この映画のヒットのおかげで、韓国では通称「次のソヒ防止法」が議会を通り、現場実習生に労働基準法で定めるいくつかの条項が適用され、世の中を動かしたらしい。(決してこの映画が最初ではなく、これまでも長い間同様の訴えや活動は行われていたが、実行に至らないまま何度も尻つぼみになっていったそう)
それが2023年、ついこの間の話。

自分ではなかなか観に腰をあげることはなさそうな内容だったので、上映会のお知らせはとても有り難かった。無料とか、自分に対する行く言い訳ができる。

映画は、高校生のソヒが自死に至るまでの前半パートと
刑事ユジンが彼女の周辺を調査する後半パートに別れていて
これがほぼ1:1のボリュームというのが少し意外だった。(普通なら後半多めじゃないかな)

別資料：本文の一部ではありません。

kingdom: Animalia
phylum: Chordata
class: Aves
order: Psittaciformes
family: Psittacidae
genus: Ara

前半パートでは、女子高生ソヒがどんな子で、何が好きで、友達とどんな風に接していたのか、日々のストレスをどうやって解消していたのか、本当に丁寧に、繊細に、まるでドキュメンタリーのようなリアルな演出で粛々と、結構な時間をかけて描かれる。職場のコールセンターには韓国ドラマで良く出る「仕事場の怒鳴りおじさん」が山ほど出て来て、分かっちゃいるけど辛い(自分はこれが苦手で『ミセン』を離脱した)。おじさんだけではなくトドメを刺すのはオバさんで、また辛い。

しかし前後半通じて何回か、身体がビクンと反応する位、痛快な「やり返し」シーンがある!
その行動やセリフに一瞬カタルシスが満ちあふれる。一瞬だけ。
これなかったらまた一層辛いんだろうな。他にもユジン(ペ・ドゥナ)の相棒役も良かったなー。秘密の森やシグナルの名相棒達を思い出す(そうして、なんとか辛さを逃れる)。

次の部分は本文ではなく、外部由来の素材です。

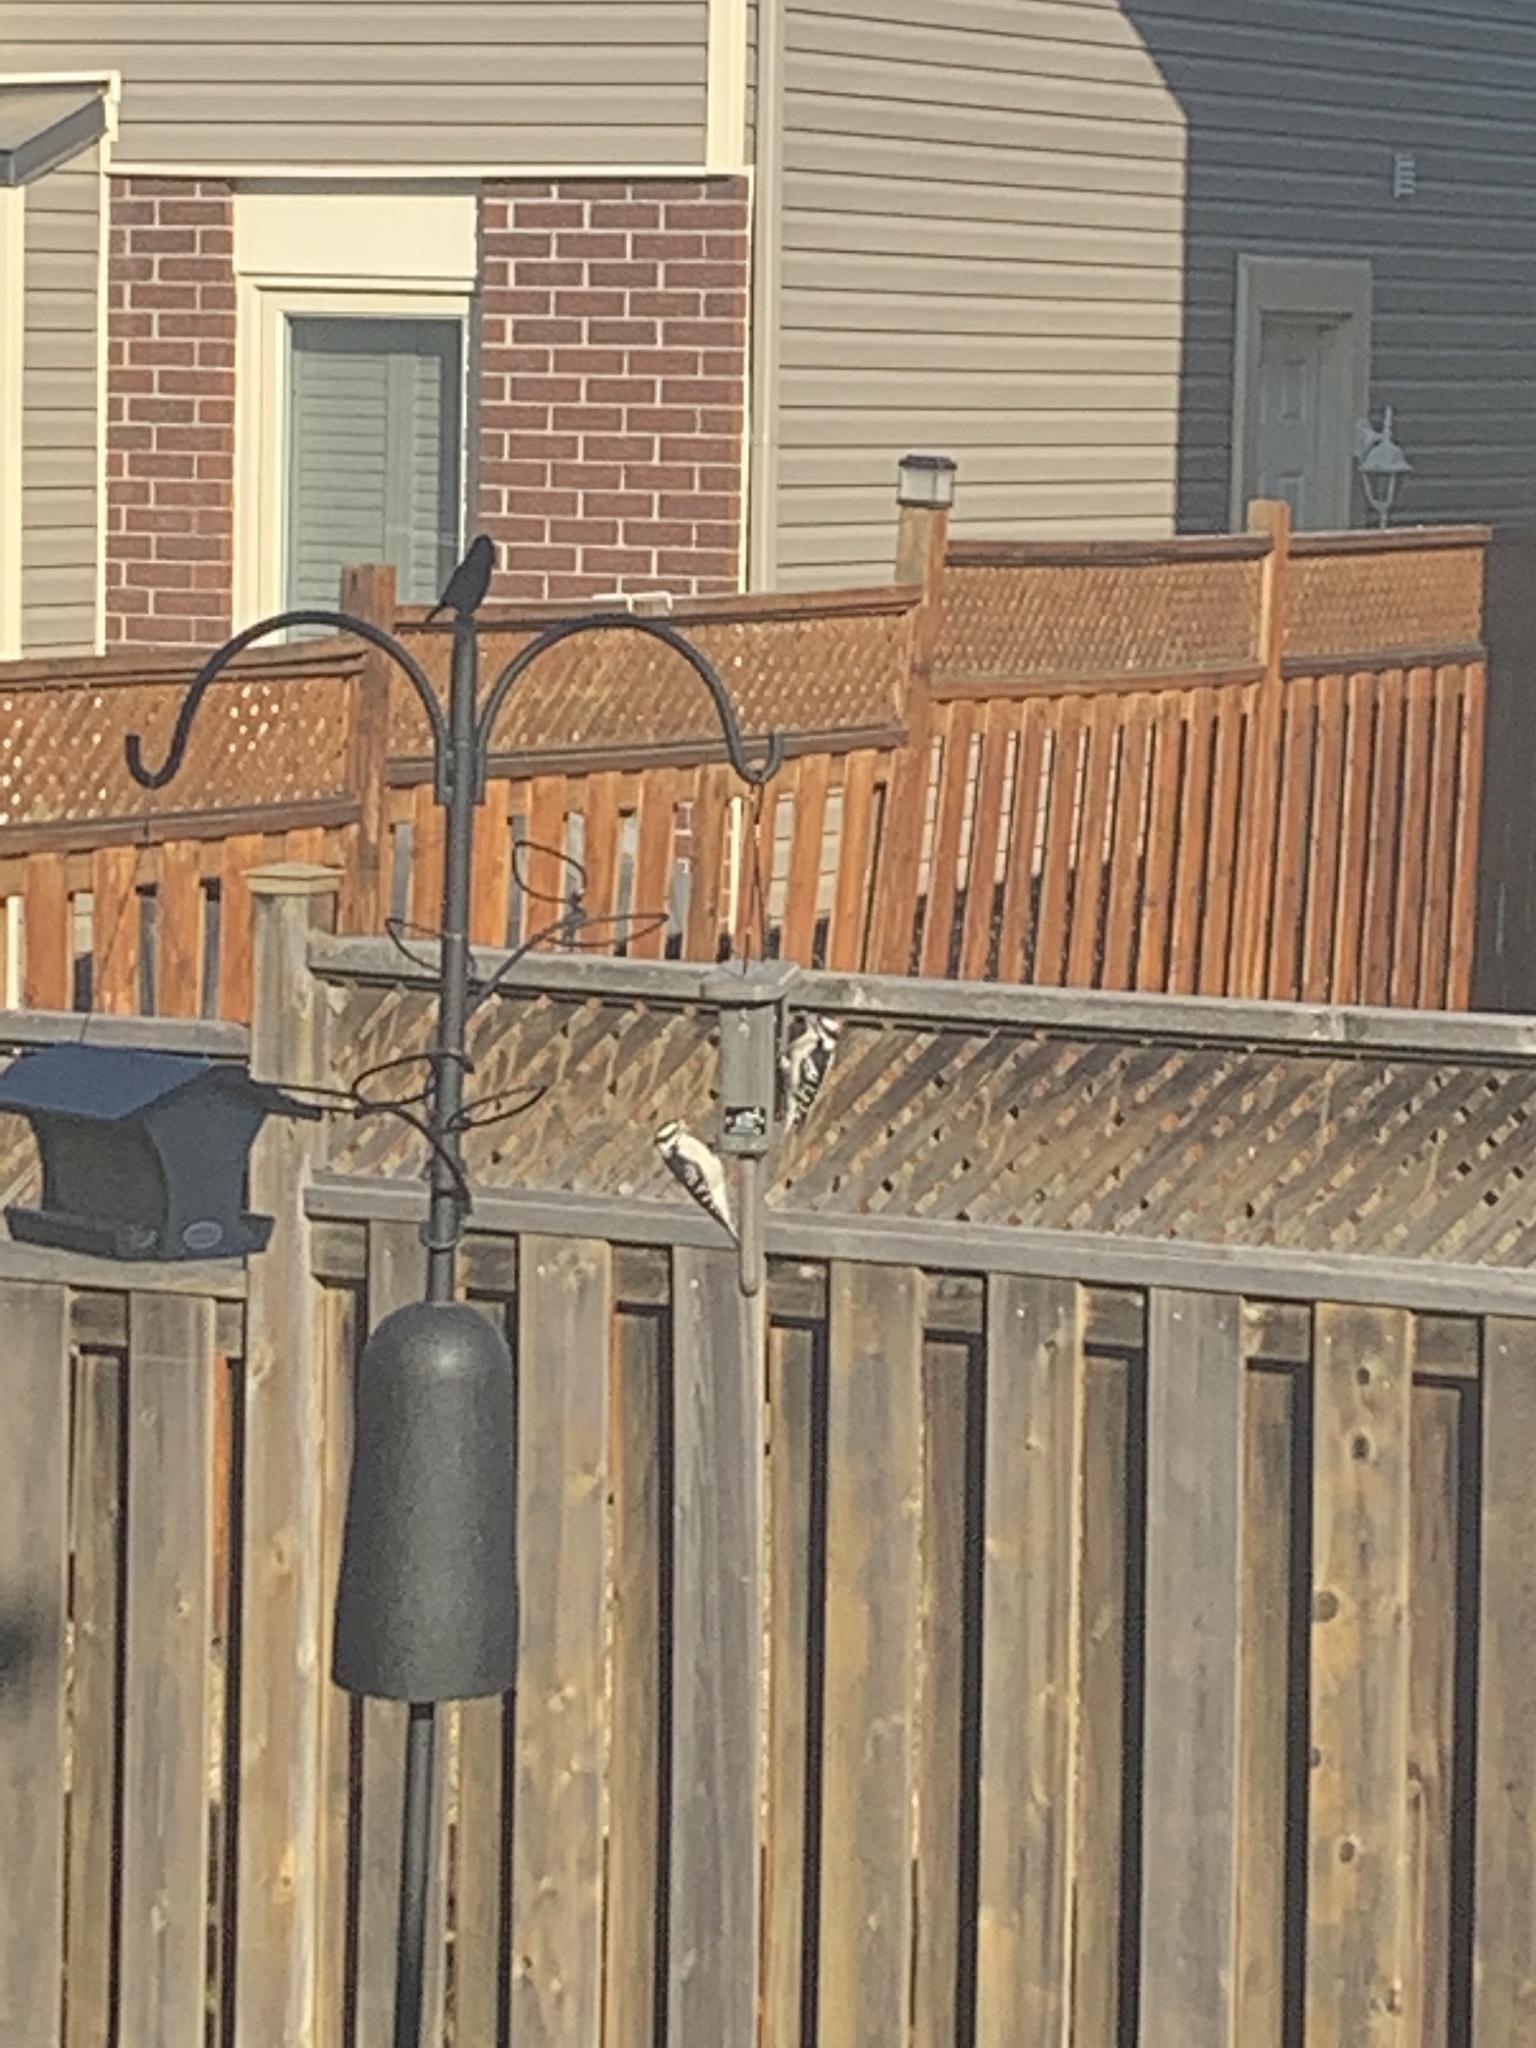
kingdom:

映画の最初と最後に、ソヒが一人でダンスを練習しているシーンが流れる。最初は同じように見える2つのシーンの違いに、胸を突かれる。

ソヒの両親は娘が死ぬまで、ダンスに打ち込んでいることを知らなかった。極端な学歴社会、階級社会が大きな要因だろう親子の断絶が、この映画の裏テーマじゃないだろうか。同じ年頃の娘を持つ親としてまったく他人事じゃない。若い世代に「夢を見ろ」と言いながら実際は社会の既存構造の中でしか「夢」を認めない・許さない親世代。そう思う理由も、同じく学歴・階級社会から来るものだろう。このまま繰り返していいのか。映画は鋭く問うてくる。

ペ・ドゥナきっかけで行った映画だけど、ソヒ役のキム・シウンが素晴らしかった。この内容の映画を、何十人もの人達と同じ空間で見つめる体験も良かった。多分いつも行くシネコン夜間上映などでは片手にも満たない人数だろうから。あれだけ多くの人と一緒に、息を呑むような絶望を感じるのは、強烈な体験でした。観に行けて良かった。

チョン・ジュリ監督の前作『私の少女』でもペ・ドゥナは刑事役らしいので、そちらも今度観てみたい。できれば映画館がいいのだけど。

今回の上映は「ながおかワーク&ライフセミナー」のさまざまな5講座の中の1つとして「長岡アジア映画祭実行委員会!」が開催していました。感謝。